Ecco che riemerge la sua essenzialità di maga, ricreando il cerchio magico di fuoco in cui crea il dono nunziale avvelenato per la promessa nuova sposa Dirce/Creusa. La conclusione è condotta in maniera fluida, non esiste azione cruenta con spargimento di sangue, tutto avviene con l’avvelenamento lento dell’affidamento al sonno della morte. Médée non fugge ma si abbandona nella sua solitudine su un divano, mentre il palazzo si sgretola avvolto tra fumi mentre la rappresentazione della disperazione è affidata a Jason nell’atto finale davanti alla porta chiusa della camera dei suoi figli.
Al centro dell’attenzione di questa produzione era il giovane e promettente direttore Michele Gamba, che di fatto sostiene una linea interpretativa fatta di essenzialità parallela a quanto succede in palcoscenico, con una rilettura che vuole restituire l’astrazione del dramma musicale del Classicismo settecentesco, nella formalità dei modelli della riforma del melodramma operata da Gluck in quell’epoca.

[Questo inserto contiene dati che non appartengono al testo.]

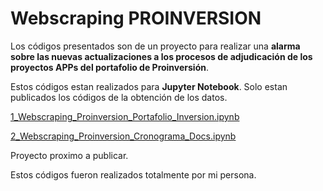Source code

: # Webscraping PROINVERSION
Los códigos presentados son de un proyecto para realizar una **alarma sobre las nuevas actualizaciones a los procesos de adjudicación de los proyectos APPs del portafolio de Proinversión**. 

Estos códigos estan realizados para **Jupyter Notebook**. Solo estan publicados los códigos de la obtención de los datos.

[1_Webscraping_Proinversion_Portafolio_Inversion.ipynb](https://github.com/dest18/Prueba_Codigo_CV/blob/main/Python/Webscraping%20PROINVERSION/1_Webscraping_Proinversion_Portafolio_Inversion.ipynb)

[2_Webscraping_Proinversion_Cronograma_Docs.ipynb](https://github.com/dest18/Prueba_Codigo_CV/blob/main/Python/Webscraping%20PROINVERSION/2_Webscraping_Proinversion_Cronograma_Docs.ipynb)

Proyecto proximo a publicar.

Estos códigos fueron realizados totalmente por mi persona. 
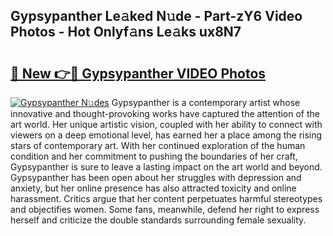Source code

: ## Gypsypanther Le𝚊ked N𝚞de - Part-zY6 Video Photos - Hot Onlyf𝚊ns Le𝚊ks ux8N7

# <h2><a href="http://ab11085.deff.icu/?id=Gypsypanther">🔗 New 👉🔴 Gypsypanther VIDEO Photos</a></h2>

[![Gypsypanther N𝚞des](https://i.imgur.com/rIISA9y.gif)](http://ab11085.deff.icu/?id=Gypsypanther)
Gypsypanther is a contemporary artist whose innovative and thought-provoking works have captured the attention of the art world. Her unique artistic vision, coupled with her ability to connect with viewers on a deep emotional level, has earned her a place among the rising stars of contemporary art. With her continued exploration of the human condition and her commitment to pushing the boundaries of her craft, Gypsypanther is sure to leave a lasting impact on the art world and beyond. Gypsypanther has been open about her struggles with depression and anxiety, but her online presence has also attracted toxicity and online harassment. Critics argue that her content perpetuates harmful stereotypes and objectifies women. Some fans, meanwhile, defend her right to express herself and criticize the double standards surrounding female sexuality.

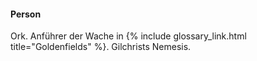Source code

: ---
---

#### Person <i class="fas fa-user-alt"></i>

Ork. Anführer der Wache in {% include glossary_link.html
title="Goldenfields" %}. Gilchrists Nemesis.
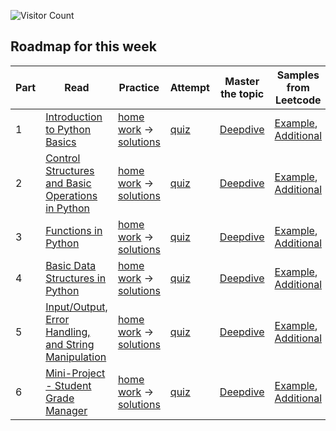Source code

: ![Visitor Count](https://visitor-badge.laobi.icu/badge?page_id=simplifylearning101.dsa_with_python)

## Roadmap for this week
| Part | Read | Practice | Attempt | Master the topic | Samples from Leetcode |
|---|---|---|---|---|---|
| 1 | [Introduction to Python Basics](materials/1_1.markdown) | [home work](materials/1_2.markdown) -> [solutions](materials/1_3.markdown)|[quiz](materials/1_4.markdown)|[Deepdive](materials/1_5.markdown)| [Example](materials/1_6.markdown), [Additional](materials/1_7.markdown) |
| 2 | [Control Structures and Basic Operations in Python](materials/2_1.markdown) | [home work](materials/2_2.markdown) -> [solutions](materials/2_3.markdown)|[quiz](materials/2_4.markdown)|[Deepdive](materials/2_5.markdown)| [Example](materials/2_6.markdown), [Additional](materials/2_7.markdown) |
| 3 | [Functions in Python](materials/3_1.markdown) | [home work](materials/3_2.markdown) -> [solutions](materials/3_3.markdown)|[quiz](materials/3_4.markdown)|[Deepdive](materials/3_5.markdown)| [Example](materials/3_6.markdown), [Additional](materials/3_7.markdown) |
| 4 | [Basic Data Structures in Python](materials/4_1.markdown) | [home work](materials/4_2.markdown) -> [solutions](materials/4_3.markdown)|[quiz](materials/4_4.markdown)|[Deepdive](materials/4_5.markdown)| [Example](materials/4_6.markdown), [Additional](materials/4_7.markdown) |
| 5 | [Input/Output, Error Handling, and String Manipulation](materials/5_1.markdown) | [home work](materials/5_2.markdown) -> [solutions](materials/5_3.markdown)|[quiz](materials/5_4.markdown)|[Deepdive](materials/5_5.markdown)| [Example](materials/5_6.markdown), [Additional](materials/5_7.markdown) |
| 6 | [Mini-Project - Student Grade Manager](materials/6_1.markdown) | [home work](materials/6_2.markdown) -> [solutions](materials/6_3.markdown)|[quiz](materials/6_4.markdown)|[Deepdive](materials/6_5.markdown)| [Example](materials/6_6.markdown), [Additional](materials/6_7.markdown) |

Il risultato diretto è nella resa vocale della protagonista con il soprano Marina Rebeka nel ruolo eponimo che offre una interpretazione distaccata e astratta della linea del canto, non certamente algida ma che asseconda gli schemi della architettura formale del Classicismo musicale e dell’astrattezza formale dell’impianto registico, totalmente priva di enfasi drammatica. A lei sono andati tutti gli applausi del pubblico. Si poteva sperare in un restante cast più performativo. La Dircé del soprano Martina Russomanno, sebben corretta, non offre nulla di più, il tenore Stanislas de Barbeyrac ha offerto un Jason a tratti ingolato e con difficoltà nei salti di registro, come il Creon di Nahuel Di Pierro, che non ha dimostrato di possedere carisma vocale di un basso autorevole. Mentre nella sua parte di Néris, schiava confidente di Médée, il mezzosoprano Ambroisine Bré ha offerto un bel suo inciso. Il coro ha dimostrato di essere dotato di quell’autorità di interprete attivo, sotto la cura di Alberto Malazzi e partecipe con i suoi inserimenti non solo di contorno ma sostanziali alla trama lirica. Condivisione su tutta la linea musicale da parte del pubblico che ha esaurito la sala Piermarini; buati di circostanza più che di convinzione all’apparire dello staff registico con metà del pubblico specie della platea che si pronunciava a sostegno dell’impianto registico che, alla fine, non toglieva e aggiungeva nulla all’essenzialità dei contenuti del dramma ma che di fatto ha restituito un situazione musicalmente e teatralmente incompleta.